By Dr. Harold A. Black

I admit that for most of my life I could be labelled as seditious. (Sedition is overt conduct, such as speech and organization, that tends toward rebellion against the established order). I was the University of Georgia’s first Black male freshman. I wanted a college education and my brother was at Purdue. My father did not believe in borrowing money – except for our house – and could not afford to send me to Purdue. Instead I could have taken one of the scholarships l received. But they were all to Black colleges (except for one small one to Ohio State). But it was the civil rights era and if I could not go to Purdue, I decided to help overthrow the established order of separate but unequal. So I went to Georgia where I took delight with the white schoolmates who befriended me of flipping off Southern bigotry and helping to kick open the school house door. That seditious streak continued throughout my professional career as I sought to research and write articles that made a difference. I could have carved out a reputation writing theoretical pieces in monetary economics but decided that I was wasting my talents in writing pieces that only other academics could read. When offered the opportunity at the Comptroller of the Currency to do pioneering work in lending discrimination, credit scoring and mortgage pricing, I did so even when my university (I was on leave at the time) told me I would be denied tenure and promotion because “no serious academic journal would publish such research”. I told them they were wrong. They fired me. However, I was right and the first five articles all landed in top journals and resulted in opening a new avenue for academic research and subsequently a spate of anti-discriminatory regulations and legislation. My department head later said that they made a mistake. My next academic appointment was in one of the nation’s leading finance departments.

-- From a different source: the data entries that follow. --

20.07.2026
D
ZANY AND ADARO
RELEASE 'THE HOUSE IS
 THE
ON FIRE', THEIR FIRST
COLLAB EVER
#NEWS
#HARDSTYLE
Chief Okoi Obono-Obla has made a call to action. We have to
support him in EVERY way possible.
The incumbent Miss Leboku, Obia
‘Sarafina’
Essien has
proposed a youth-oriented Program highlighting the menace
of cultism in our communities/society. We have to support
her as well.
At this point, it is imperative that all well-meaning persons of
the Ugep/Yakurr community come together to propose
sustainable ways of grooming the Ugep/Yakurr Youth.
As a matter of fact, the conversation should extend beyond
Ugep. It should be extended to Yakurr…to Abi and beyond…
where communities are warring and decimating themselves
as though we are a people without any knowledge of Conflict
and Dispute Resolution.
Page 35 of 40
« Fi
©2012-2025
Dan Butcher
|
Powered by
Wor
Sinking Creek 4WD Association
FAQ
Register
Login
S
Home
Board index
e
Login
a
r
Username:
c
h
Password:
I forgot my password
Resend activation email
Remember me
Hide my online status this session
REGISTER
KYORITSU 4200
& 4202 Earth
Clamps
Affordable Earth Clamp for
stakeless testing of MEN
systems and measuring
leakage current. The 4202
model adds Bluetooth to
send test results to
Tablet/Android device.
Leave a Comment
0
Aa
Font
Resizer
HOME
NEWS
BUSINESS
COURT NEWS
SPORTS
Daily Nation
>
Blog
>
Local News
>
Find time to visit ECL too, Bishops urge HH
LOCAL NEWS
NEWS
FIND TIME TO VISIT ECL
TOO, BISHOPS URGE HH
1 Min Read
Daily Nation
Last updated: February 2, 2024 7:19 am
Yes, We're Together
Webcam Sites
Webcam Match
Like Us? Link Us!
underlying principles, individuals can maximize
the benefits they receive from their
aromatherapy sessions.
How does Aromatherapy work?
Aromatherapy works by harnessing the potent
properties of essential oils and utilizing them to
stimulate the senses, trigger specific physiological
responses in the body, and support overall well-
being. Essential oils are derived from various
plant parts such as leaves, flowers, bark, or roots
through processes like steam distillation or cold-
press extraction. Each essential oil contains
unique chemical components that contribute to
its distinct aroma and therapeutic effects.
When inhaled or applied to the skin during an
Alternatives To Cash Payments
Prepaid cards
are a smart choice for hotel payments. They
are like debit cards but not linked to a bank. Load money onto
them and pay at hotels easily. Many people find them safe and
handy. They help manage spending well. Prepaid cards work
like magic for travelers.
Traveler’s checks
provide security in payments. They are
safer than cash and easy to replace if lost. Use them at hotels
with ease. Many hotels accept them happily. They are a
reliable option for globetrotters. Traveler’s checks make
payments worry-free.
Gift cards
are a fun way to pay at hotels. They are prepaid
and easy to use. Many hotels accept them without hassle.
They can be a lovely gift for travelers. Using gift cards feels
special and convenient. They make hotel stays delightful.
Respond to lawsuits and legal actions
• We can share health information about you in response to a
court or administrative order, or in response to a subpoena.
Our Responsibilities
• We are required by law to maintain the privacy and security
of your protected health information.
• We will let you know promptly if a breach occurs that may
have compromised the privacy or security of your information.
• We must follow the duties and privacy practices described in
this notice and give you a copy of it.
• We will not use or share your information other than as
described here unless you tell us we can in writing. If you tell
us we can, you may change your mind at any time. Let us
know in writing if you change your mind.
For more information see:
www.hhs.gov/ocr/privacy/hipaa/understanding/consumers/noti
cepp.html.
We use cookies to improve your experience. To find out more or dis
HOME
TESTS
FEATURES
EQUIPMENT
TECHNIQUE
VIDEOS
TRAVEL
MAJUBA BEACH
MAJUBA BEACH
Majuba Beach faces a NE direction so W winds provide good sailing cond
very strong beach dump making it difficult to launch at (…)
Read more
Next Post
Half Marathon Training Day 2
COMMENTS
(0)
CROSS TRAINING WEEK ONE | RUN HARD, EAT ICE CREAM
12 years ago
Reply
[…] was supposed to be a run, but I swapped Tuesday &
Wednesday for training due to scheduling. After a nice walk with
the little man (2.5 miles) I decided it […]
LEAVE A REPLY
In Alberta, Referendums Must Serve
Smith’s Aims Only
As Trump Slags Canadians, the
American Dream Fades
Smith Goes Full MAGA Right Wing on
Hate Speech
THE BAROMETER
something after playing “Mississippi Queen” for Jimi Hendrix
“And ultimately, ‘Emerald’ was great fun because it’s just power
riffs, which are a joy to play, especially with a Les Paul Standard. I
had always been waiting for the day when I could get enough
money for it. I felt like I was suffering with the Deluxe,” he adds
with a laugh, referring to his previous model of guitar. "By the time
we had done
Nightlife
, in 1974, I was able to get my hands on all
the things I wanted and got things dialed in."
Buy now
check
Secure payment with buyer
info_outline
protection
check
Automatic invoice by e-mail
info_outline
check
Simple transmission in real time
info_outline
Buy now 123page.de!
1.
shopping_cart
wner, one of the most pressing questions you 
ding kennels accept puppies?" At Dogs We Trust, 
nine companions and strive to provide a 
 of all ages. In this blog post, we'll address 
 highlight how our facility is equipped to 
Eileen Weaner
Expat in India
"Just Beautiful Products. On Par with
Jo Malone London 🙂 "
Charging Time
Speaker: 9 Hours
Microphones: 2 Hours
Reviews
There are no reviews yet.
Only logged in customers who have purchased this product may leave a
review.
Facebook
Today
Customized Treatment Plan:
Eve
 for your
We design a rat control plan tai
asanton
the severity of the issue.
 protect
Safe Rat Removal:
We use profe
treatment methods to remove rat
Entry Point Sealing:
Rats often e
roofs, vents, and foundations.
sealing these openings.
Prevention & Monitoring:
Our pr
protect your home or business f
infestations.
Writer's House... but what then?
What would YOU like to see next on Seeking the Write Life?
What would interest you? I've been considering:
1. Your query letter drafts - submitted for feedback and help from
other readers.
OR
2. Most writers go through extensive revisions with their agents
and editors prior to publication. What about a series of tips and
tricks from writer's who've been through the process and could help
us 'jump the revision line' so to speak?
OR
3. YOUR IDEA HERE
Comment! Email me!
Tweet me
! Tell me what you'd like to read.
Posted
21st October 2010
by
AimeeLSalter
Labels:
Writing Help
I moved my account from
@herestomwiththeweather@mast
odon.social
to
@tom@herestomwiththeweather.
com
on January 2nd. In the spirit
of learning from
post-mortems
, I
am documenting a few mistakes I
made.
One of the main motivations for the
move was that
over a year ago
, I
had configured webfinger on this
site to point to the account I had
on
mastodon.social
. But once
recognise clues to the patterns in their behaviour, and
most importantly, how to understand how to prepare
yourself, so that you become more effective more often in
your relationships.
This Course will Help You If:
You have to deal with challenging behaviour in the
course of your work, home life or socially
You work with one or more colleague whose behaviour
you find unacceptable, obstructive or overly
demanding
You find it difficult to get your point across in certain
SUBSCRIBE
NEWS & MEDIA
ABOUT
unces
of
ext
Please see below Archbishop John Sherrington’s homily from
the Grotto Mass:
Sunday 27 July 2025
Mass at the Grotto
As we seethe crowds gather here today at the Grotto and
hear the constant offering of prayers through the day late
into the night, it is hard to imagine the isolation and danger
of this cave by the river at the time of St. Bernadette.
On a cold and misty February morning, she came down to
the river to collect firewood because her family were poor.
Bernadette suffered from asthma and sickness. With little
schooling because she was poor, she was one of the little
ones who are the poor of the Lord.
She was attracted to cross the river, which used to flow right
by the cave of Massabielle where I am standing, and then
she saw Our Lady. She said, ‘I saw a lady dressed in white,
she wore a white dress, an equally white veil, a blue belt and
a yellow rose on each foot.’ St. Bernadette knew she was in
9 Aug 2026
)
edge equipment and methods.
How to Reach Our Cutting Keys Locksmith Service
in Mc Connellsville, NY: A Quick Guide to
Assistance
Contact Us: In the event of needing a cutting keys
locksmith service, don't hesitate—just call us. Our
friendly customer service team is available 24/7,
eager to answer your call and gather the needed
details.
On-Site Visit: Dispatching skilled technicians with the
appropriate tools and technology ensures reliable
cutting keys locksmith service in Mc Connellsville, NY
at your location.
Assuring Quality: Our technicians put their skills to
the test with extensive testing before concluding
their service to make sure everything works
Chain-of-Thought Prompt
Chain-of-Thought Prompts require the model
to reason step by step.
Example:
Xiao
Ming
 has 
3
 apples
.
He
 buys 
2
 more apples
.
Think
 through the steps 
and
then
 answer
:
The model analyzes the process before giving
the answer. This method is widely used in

That seditious nature has manifested itself in my work outside of academics. I apply microeconomics and finance to social problems. I can solve any problem but you may not like my solution. But I have always said “prove me wrong and if you do, I will adopt your position.” I could think this way and act this way mainly because I was in an academic setting which tolerated and even nurtured diverse opinions. Such is not the case today. Many, if not most, academic institutions have joined the muzzle culture and have become intolerant of opinions not deemed “progressive.” Conservatives have been muzzled. Speakers are now banned from campuses and if they are allowed to speak, then their presence is loudly protested by many on campus. The few conservative professors find themselves assaulted with petitions by fellow faculty and students to shut them up or fire them. Nowadays, I wish that I did not retire in 2011. Rather I would relish being on a college campus today being seditious against the prevailing culture that thinks diversity is in how you look rather than in how you think. There is no difference from the muzzle culture of old telling Blacks to keep quiet and to stay in their place and the muzzle culture of today trying to silence conservative voices. Indeed, today’s muzzle culture is as morally and intellectual bankrupt as it was in the Jim Crow days of yore. The irony is that it is being practiced by the same groups that were actively denying the rights of Blacks: the Democrats and the progressives.